_Exercise:_ For each statement, say yes or no according to whether it agrees with the passage on well barriers, and quote the words from the passage that decide it. 1. Cement is pumped down inside the casing string and then back upward into the annular space. 2. Remedial operations that form new annular seals typically have high success rates. 3. A permanent well annular barrier should be permeable.

** start Reading passage **

Permanent well barriers must be in place prior to well sidetracks,
suspension and abandonment; and [0008] d. A permanent well annular
barrier should be impermeable, non-shrinking and ductile (to
withstand mechanical loads/impact). It should also have long term
integrity, resistance to different chemicals/substances (e.g.,
H.sub.2S, CO.sub.2 and hydrocarbons) and display wetting to ensure
bonding to steel.
[0009] Before commencing a drilling or well intervention operation
it is necessary to document existing barriers and to determine any
need for testing existing barriers or creation of additional
barriers in order to comply with the industry guidelines, standards
and policies. Candidate wells for such operations often lack the
necessary certification and/or the required annular barriers.
[0010] Typical oil and gas wells are constructed with a casing or
other lining tubing. Casing is originally installed by running a
casing string, which includes the casing section to be installed,
into the wellbore. The casing string is fitted with a casing shoe
at its leading end to penetrate the wellbore. When the string is
located at a desired installation location in the wellbore, the
casing section is usually cemented in place. Cement is pumped into
the inside of the casing string and down to the casing shoe. The
cement is then pumped back upward toward the surface via the casing
shoe into the annular space (or casing annulus) defined between the
wellbore wall and an outer surface of the casing section. The
cement is then left to harden, thereby fixing the casing in place.
The cementation may be incomplete along the length of the casing,
such that cement may only be present in the annulus in certain
intervals.
[0011] When the cement in the annulus does not provide suitable or
sufficient annular seals various known techniques are used to
ensure that such wells are suitably sealed in line with industry
regulations. These techniques are remedial in nature involving
formation of new annular seals in the well. Typically, remedial
operations require cutting or perforation of the casing and pumping
or squeezing extra cement into the area which requires additional
sealing. Such operations can be time consuming and expensive, and
may damage the casing. In addition, success rates for such
operations are typically not high.
SUMMARY OF THE INVENTION
[0012] According to an embodiment of the invention there is
provided a method of determining integrity of an annular seal in a
wellbore, the method comprising the steps of: [0013] (a) providing
a characteristic response that is associated with a geological
formation providing an effective annular seal around a lining
tubing section located in a wellbore; [0014] (b) running at least
one wellbore tool in a selected wellbore that extends through the
geological formation to obtain selected wellbore response data
associated with a property of the geological formation; and [0015]
(c) comparing the selected wellbore response data with the
characteristic response to determine whether the geological
formation forms an effective annular seal around a lining tubing
section located in the selected wellbore.
[0016] The method may include the steps of: [0017] (d) selecting
first and second wellbores that extend through a common geological
formation which is capable of sealing against first and second
lining tubing sections located in the first and second wellbores
respectively; [0018] (e) performing a seal test in the first
wellbore to determine that the geological formation forms an
effective annular seal around the first lining tubing section of
the first wellbore; [0019] (f) running at least one wellbore tool
in the first wellbore to obtain first response data associated with
a property of the common geological formation and deriving the
characteristic response from the first response data; and [0020]
wherein the selected wellbore is the second wellbore and step (b)

** end Reading passage **
** start Data listing **

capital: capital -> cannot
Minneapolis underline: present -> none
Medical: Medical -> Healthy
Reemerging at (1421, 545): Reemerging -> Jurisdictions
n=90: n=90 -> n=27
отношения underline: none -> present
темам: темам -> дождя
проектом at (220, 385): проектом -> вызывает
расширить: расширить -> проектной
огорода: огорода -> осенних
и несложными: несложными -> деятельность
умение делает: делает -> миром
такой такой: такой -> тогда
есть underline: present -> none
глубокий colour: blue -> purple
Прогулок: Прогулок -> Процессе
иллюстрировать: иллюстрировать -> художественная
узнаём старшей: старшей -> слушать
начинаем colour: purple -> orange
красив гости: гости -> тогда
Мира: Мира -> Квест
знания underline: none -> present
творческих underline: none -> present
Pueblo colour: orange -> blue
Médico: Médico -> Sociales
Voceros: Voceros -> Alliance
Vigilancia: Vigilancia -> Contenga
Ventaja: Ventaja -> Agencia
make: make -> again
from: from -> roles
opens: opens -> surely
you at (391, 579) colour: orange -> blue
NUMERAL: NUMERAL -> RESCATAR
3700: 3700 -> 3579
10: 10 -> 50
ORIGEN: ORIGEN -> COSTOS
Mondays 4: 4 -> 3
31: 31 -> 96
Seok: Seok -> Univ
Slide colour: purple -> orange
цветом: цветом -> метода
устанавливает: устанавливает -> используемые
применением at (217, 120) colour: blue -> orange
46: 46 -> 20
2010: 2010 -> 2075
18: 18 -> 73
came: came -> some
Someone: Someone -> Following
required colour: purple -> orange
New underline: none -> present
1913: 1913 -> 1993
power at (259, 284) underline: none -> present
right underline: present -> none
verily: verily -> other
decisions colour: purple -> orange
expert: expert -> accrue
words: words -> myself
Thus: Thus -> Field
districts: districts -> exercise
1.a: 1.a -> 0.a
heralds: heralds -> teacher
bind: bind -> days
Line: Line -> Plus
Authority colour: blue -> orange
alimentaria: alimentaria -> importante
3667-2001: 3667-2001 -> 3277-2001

** end Data listing **

_Solved problem:_
1. Yes: "Cement is pumped into the inside of the casing string and down to the casing shoe. The cement is then pumped back upward toward the surface via the casing shoe into the annular space"
2. No: "success rates for such operations are typically not high."
3. No: "A permanent well annular barrier should be impermeable, non-shrinking and ductile"